Not that it is true, mind you--just that it supports their persecution complex. At American Prospect, Paul Waldman points out that working the refs continues to work for the Right:
VandeHei and Allen's article is a masterpiece of unsupported claims, false equivalences, speculations about what news stories "imply," and Republican complaints taken not as complaints but as truths. [...]
Let's examine this, shall we? The bias charge, they say, "often rings true." But is it true? Well, that's a complex question, so why bother trying to answer it at all? It feels true, so that's good enough. The "imbalance" in coverage, which has been alleged by Republicans but we don't know is actually true, is nevertheless doing "unmistakable damage to Romney." Really? Any evidence for that? Nah, but it sure feels true.
Media Matters explains what 'liberal bias' claims are really about, snarking "Republicans? Alleging liberal media bias? Pardon me while I find some pearls to clutch:"
The conceit behind this whole affair is that Haley Barbour and Ari Fleischer told Allen and VandeHei that "liberal bias" is real and it's devastating, and Allen and Vandehei believe them...

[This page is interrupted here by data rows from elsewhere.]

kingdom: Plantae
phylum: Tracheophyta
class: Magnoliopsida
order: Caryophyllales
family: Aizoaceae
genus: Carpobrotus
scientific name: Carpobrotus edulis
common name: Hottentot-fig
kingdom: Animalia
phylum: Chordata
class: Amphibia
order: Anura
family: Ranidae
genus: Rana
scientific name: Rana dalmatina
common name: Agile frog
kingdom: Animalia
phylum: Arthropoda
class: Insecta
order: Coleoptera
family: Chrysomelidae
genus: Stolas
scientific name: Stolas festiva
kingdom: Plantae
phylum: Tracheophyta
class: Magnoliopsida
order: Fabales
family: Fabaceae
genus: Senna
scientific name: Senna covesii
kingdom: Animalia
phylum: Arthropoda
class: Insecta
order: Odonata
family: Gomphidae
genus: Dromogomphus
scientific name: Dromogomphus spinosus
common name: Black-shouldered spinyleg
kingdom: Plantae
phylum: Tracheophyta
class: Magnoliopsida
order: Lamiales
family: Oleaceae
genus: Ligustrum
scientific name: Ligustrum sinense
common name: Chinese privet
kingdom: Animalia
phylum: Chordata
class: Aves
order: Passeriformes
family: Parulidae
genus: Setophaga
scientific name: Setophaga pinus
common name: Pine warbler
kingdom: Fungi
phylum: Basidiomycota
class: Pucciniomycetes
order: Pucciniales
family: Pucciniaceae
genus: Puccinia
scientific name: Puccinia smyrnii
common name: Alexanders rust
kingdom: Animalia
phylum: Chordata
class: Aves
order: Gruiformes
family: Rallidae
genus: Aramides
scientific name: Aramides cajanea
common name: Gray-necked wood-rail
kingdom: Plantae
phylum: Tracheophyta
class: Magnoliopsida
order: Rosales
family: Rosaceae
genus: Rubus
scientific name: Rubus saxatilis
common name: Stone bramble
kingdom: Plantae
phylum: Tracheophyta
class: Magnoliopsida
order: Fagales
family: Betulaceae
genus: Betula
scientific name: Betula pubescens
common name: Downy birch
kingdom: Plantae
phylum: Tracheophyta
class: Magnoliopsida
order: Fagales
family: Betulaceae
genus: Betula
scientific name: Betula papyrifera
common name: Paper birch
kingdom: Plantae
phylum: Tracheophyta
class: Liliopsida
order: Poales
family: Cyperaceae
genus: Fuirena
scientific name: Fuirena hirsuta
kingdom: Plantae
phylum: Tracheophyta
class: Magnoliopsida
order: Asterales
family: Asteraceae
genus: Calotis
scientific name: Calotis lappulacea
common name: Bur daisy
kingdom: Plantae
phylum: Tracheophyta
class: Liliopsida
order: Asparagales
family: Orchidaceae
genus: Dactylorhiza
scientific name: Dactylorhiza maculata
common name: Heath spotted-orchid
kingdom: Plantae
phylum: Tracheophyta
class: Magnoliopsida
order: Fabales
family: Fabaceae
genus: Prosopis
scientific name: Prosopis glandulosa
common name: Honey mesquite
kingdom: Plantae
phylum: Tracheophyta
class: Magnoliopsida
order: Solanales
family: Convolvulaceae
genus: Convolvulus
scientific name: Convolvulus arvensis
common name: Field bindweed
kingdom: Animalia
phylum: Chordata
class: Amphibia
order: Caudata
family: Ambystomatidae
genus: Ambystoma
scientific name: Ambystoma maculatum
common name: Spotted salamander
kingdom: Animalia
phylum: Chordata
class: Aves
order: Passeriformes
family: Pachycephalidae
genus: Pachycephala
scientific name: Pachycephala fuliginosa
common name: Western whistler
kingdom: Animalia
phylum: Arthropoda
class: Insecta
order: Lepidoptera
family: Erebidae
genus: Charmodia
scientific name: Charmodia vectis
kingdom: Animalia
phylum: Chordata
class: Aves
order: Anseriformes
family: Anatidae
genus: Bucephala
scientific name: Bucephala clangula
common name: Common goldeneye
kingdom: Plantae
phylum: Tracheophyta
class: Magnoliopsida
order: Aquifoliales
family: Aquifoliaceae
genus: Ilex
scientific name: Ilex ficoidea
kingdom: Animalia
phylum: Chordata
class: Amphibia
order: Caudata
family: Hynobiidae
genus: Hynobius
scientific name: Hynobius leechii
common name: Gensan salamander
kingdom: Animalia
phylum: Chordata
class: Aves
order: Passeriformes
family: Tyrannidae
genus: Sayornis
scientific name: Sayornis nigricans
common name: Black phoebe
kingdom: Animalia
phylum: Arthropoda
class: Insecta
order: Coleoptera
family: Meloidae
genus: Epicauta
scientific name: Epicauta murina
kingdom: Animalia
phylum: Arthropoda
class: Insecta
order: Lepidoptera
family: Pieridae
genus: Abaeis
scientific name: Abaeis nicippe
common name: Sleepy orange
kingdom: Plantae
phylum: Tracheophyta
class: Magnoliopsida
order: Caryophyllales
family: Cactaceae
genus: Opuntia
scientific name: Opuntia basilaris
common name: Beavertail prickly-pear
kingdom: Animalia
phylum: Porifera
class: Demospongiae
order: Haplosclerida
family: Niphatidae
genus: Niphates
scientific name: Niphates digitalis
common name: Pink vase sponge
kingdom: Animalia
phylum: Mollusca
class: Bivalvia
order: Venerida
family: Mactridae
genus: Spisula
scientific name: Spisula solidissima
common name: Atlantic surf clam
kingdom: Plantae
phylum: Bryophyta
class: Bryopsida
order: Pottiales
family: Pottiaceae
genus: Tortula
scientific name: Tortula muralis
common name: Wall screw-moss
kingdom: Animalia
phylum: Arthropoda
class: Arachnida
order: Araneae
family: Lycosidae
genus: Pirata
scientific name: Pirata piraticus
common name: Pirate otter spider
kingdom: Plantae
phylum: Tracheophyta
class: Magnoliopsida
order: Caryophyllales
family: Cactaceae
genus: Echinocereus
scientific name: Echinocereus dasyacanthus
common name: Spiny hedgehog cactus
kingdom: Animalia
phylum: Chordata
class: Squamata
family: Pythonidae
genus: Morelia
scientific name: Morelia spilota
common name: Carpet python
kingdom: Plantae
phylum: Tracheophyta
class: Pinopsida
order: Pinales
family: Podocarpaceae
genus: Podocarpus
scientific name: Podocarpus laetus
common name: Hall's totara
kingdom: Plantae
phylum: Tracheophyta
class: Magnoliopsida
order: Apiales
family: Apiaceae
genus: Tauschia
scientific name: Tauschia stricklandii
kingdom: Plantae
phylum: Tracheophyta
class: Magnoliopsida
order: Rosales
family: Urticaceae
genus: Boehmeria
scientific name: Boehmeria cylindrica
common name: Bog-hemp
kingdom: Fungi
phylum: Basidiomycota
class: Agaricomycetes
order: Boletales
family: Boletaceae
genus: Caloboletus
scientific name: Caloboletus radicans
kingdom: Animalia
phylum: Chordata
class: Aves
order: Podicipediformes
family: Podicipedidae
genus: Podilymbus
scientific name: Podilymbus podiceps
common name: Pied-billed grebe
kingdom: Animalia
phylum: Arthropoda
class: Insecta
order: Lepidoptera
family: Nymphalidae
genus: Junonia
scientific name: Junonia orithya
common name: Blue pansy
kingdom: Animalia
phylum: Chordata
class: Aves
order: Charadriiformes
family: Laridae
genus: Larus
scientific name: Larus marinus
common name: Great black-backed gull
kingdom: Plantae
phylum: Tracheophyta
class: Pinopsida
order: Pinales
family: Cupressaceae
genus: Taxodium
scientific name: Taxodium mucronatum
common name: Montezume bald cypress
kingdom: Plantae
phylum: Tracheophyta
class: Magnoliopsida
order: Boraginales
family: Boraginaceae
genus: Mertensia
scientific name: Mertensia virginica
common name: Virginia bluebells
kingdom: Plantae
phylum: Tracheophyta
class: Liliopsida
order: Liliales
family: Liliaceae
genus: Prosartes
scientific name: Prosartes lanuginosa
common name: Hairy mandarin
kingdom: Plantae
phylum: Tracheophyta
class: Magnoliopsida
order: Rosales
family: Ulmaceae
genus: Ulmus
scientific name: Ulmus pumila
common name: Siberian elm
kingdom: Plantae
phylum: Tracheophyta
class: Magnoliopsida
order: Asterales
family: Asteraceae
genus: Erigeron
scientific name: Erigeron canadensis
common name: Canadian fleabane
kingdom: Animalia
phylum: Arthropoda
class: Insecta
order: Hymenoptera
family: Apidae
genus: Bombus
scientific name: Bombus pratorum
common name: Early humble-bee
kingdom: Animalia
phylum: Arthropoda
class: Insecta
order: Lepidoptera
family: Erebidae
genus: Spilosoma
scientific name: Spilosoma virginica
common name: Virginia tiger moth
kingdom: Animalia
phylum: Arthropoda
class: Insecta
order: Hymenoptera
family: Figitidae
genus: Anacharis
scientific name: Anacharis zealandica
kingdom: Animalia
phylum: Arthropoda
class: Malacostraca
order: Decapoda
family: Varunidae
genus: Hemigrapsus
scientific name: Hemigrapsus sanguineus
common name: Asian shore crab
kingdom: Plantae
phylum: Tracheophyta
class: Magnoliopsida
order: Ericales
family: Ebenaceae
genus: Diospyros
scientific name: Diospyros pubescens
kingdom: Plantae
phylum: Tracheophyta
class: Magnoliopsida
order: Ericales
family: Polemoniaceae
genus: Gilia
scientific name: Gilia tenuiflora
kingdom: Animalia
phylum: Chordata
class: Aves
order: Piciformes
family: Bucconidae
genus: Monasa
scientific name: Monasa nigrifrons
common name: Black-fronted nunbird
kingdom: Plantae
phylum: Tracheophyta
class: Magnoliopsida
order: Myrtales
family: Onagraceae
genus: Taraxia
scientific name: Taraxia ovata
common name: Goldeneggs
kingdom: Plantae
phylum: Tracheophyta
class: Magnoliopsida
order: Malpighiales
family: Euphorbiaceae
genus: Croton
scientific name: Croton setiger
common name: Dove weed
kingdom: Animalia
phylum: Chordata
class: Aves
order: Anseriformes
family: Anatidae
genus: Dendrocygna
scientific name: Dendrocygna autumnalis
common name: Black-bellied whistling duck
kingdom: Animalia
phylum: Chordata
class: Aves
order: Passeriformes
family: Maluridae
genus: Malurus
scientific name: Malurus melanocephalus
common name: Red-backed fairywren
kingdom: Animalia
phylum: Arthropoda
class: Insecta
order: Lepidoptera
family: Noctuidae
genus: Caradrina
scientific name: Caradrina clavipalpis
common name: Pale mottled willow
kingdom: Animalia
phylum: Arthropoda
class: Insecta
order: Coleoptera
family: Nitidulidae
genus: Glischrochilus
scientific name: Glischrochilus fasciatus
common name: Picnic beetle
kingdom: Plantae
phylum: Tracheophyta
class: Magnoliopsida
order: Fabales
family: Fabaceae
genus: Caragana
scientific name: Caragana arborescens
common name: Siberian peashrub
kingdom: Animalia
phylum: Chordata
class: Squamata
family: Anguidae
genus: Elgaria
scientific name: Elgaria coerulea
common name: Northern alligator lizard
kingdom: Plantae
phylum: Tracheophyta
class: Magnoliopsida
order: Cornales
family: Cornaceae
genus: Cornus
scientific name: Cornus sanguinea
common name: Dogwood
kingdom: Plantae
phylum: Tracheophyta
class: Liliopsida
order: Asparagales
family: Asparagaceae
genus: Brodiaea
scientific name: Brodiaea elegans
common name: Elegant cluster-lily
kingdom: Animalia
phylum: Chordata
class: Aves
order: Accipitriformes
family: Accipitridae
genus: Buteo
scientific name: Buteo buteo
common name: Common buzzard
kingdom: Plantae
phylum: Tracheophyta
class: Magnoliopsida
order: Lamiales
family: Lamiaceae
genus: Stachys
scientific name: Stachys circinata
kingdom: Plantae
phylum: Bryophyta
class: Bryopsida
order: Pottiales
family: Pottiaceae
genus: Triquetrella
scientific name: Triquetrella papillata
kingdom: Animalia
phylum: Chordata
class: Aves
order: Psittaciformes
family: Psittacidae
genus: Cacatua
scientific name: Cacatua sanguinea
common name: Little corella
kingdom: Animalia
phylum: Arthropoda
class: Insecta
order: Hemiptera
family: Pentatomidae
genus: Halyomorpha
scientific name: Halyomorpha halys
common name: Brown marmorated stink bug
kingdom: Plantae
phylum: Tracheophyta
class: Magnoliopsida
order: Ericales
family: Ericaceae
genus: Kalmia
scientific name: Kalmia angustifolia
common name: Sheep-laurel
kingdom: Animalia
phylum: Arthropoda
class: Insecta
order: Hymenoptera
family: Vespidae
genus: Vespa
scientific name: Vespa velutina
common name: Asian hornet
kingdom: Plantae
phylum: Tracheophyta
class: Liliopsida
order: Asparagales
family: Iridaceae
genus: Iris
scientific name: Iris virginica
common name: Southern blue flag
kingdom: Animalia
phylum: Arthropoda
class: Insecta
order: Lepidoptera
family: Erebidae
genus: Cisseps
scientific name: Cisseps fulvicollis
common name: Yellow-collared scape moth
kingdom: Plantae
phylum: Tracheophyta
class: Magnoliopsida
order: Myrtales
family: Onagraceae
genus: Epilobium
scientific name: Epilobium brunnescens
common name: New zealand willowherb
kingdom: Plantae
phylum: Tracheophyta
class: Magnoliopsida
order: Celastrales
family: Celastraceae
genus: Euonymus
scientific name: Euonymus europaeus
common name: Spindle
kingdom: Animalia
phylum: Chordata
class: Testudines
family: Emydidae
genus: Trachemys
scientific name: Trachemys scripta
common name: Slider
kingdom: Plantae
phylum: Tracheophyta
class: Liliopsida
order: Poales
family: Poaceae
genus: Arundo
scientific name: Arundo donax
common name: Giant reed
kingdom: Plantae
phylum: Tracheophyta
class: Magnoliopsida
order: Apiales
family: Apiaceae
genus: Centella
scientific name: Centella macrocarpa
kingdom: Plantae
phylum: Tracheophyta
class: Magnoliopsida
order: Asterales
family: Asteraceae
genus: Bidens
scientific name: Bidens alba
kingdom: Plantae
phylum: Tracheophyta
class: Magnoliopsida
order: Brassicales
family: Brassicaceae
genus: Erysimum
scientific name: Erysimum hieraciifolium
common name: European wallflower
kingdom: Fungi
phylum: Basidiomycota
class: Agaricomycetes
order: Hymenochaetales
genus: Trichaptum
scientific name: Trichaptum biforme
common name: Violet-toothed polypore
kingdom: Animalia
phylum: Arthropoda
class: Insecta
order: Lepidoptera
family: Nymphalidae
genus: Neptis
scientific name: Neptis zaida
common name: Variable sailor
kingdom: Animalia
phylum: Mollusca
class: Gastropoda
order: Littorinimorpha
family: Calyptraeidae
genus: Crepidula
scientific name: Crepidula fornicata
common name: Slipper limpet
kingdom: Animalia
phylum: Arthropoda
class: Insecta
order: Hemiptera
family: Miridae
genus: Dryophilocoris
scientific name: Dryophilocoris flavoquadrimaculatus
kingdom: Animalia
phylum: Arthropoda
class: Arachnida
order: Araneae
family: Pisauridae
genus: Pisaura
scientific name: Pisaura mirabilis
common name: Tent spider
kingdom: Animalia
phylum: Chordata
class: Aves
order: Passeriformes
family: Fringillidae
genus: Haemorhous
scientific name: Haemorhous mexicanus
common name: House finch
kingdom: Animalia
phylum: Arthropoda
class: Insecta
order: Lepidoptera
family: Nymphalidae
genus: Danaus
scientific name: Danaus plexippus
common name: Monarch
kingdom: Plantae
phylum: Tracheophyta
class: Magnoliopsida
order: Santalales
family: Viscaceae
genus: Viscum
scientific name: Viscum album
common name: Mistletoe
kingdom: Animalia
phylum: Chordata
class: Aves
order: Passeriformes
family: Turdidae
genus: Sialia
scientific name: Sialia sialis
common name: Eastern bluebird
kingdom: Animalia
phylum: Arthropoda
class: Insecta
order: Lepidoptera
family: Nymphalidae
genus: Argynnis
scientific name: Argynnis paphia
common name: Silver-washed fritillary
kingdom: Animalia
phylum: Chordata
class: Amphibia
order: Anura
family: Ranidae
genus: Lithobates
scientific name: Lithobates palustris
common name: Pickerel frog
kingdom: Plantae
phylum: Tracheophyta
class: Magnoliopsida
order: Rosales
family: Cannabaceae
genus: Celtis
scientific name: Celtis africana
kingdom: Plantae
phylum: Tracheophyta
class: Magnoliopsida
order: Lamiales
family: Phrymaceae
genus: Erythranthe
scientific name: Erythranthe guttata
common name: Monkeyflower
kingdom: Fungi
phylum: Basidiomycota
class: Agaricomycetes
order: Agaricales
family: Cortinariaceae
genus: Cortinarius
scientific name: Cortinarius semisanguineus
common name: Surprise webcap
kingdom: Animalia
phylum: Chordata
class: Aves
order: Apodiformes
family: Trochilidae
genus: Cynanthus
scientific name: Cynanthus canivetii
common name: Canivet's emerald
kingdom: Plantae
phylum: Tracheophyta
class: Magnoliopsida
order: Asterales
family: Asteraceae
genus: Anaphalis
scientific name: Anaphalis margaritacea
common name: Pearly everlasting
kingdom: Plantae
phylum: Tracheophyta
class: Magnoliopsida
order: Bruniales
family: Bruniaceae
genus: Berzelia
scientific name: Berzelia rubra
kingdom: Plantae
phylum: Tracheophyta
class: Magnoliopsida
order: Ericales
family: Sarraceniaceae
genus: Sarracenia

People who level the "bias" charge aren't looking for balance. They're not interested in journalistic good practices and they certainly don't give a damn where a story appears in the Washington Post. They're looking to game the refs.
It's all about discouraging journalists from turning a critical eye on Republicans and conservatives, lest they be tarred with the "liberal bias" epithet.
Salon calls the Politico article a "deeply stupid piece" that "could be the latest installment of Breitbart's whiny, posthumous 'Nobody Vetted Obama So We Have to Do It, By Printing Stuff We Know is False!' investigative series." It's useful to remind ourselves that these same "liberal media" outlets haven't given Obama a week of positive coverage in almost a year (h/t: Eric Boehlert), as the conservative "cottage industry" of media grievance "that pays the bills for talk radio, fills endless hours of commentary on Fox News, and produces content for right-wing authors" remains dominant. Pew studied the media from January to early April this year, concluding the following:
Of all the presidential candidates studied in this report, only one figure did not have a single week in 2012 when positive coverage exceeded negative coverage--the incumbent, Democrat Barack Obama. [...]
While Republicans have jockeyed for their party's nomination for the last year, the Democratic president has been hammered with negative press coverage. And it's coverage whose harsh tone has been matched only by its week-in and week-out consistency.
Behold the liberal media.
James Fallows examines Pew's research into press coverage of Obama and Romney, noting that "At no time in the past year has coverage of President Obama been as positive as that of Governor Romney:"
Indeed, at no time in the past year has it been on-balance positive at all.
You can argue that negative coverage of the administration is justified. You can argue that incumbents are -- and should be -- held to a tougher standard, since they have a record to defend. But you can't sanely argue that the press is in the tank for Obama, notwithstanding recent "false equivalence" attempts to do so.